Despite a few dissenting voices bemoaning a bloated plot, film reviewers largely agree that this is the 007 blockbuster to tempt audiences back into cinemas

No Time to Die, the James Bond film on which so much has been pinned, received its world premiere in London on Tuesday night, heralding what arguably the entire film industry hopes will be a return to mass moviegoing after months of pandemic shutdown. And the first wave of reviews – embargoed until one minute past midnight on Wednesday morning – should set their minds at rest.

UK broadsheet critics largely agreed that the film – supposedly Daniel Craig’s final outing as Bond – had delivered in spades, with the Guardian, the Telegraph and the Times all giving the film five-star raves.

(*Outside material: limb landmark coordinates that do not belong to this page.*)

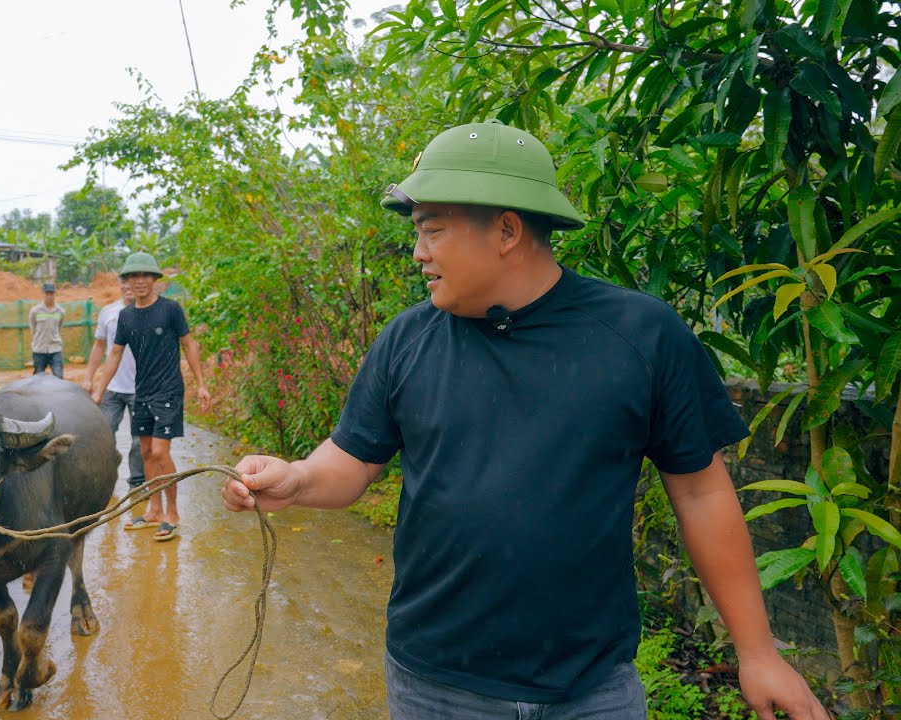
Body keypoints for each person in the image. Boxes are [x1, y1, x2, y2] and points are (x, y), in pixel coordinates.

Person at [221, 122, 829, 720]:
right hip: (436, 685)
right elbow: (353, 460)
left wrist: (757, 652)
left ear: (507, 231)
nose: (418, 252)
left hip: (592, 690)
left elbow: (700, 492)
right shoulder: (408, 340)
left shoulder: (640, 336)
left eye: (432, 230)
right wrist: (297, 479)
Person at [92, 252, 211, 542]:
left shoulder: (170, 310)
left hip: (169, 390)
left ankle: (173, 513)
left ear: (155, 279)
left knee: (159, 452)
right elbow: (114, 355)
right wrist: (99, 390)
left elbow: (188, 344)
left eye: (145, 275)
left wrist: (201, 384)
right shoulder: (126, 316)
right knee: (145, 451)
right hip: (142, 390)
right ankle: (154, 510)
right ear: (127, 281)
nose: (140, 280)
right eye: (134, 276)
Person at [84, 276, 145, 490]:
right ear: (120, 285)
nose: (128, 286)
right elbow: (99, 346)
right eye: (124, 281)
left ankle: (137, 482)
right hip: (112, 388)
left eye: (131, 281)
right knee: (104, 433)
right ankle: (107, 474)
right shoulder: (108, 312)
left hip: (141, 388)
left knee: (139, 440)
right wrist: (89, 378)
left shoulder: (149, 312)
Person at [27, 282, 65, 378]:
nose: (49, 296)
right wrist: (38, 339)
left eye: (51, 293)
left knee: (58, 377)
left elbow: (59, 328)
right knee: (38, 378)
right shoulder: (35, 311)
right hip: (39, 350)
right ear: (43, 294)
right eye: (47, 293)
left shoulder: (60, 311)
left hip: (55, 349)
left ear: (55, 294)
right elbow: (33, 328)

The Guardian’s Peter Bradshaw called it an “epic barnstormer … delivering pathos, action, drama, camp comedy (Bond will call M ‘darling’ in moments of tetchiness), heartbreak, macabre horror, and outrageously silly old-fashioned action”. The Telegraph’s Robbie Collin said the film was an “extravagantly satisfying, bulgingly proportioned last chapter to the Craig era, which throws almost everything there is left to throw at 007 the series can come up with”, while in the Times, Kevin Maher proclaimed: “It’s better than good. It’s magnificent.” In contrast, however, the Independent’s Chrissie Loughrey offered a dissenting view, suggesting the film was “strangely anti-climatic … a rotating sideshow of old characters and plot points”.